Ironically, the USDA — which is supposed to focus on protecting the food supply — wouldn’t require anything at all if Hahne wanted to eat the rabbit. Hahne confirmed this with the USDA inspector that licensed the rabbit and demanded his disaster plan for it, as well as his itineraries. Yes, itineraries. If Hahne travels with his rabbit, he has to inform the USDA of his itineraries to let them know where the rabbit will go.
By the way, none of this is for the safety of Hahne or his audiences. The USDA isn’t concerned with human safety in this case, which is rather interesting. When I lived in Phoenix 20 years ago, a strip club opened next to my office (a major headache for a 24/7 operation that I won’t detail at the moment), and one act featured a tiger that was supposedly tame.

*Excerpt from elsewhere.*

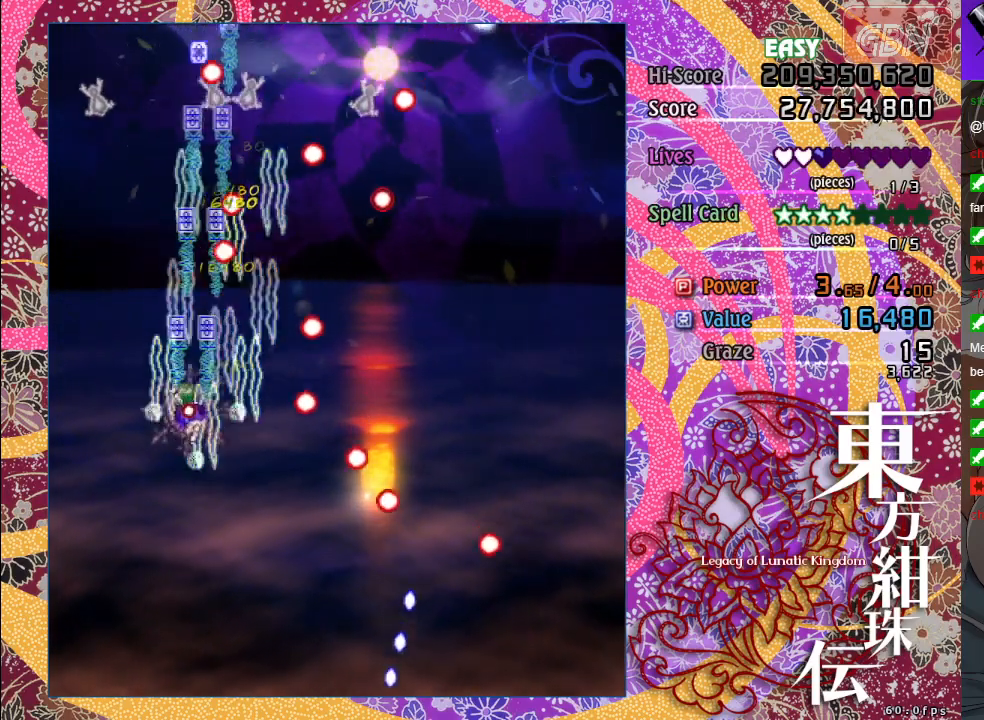
{"buttons": ["A"], "left_stick": "center", "events": [[17, "left_stick", "left"], [317, "left_stick", "center"], [350, "X", "up"]]}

Why anyone would bring a tiger into a boozy strip club is beyond me, but it leaped off the stage and mauled a couple of patrons, and made the evening news.
You’d think something like that would trigger a demand for tighter licensing of animal acts, but that wasn’t the catalyst for this law. No, this regulation came from Hurricane Katrina, in which thousands of animals were abandoned and left to die in the attempt by businesses and residents to flee the destruction. Apparently, a disaster plan would have prevented that, according to the USDA, even though New Orleans couldn’t even get the humans evacuated properly.
The Post reports that Ag Secretary Tom Vilsack is recommending that this regulation get suspended for further review, but so far the regulation remains in force. That means that the rest of us can be entertained by Hahne’s new act, which is to pull a disaster plan and itinerary out of his hat along with the rabbit. It beats watching Washington pull regulations out of its ass.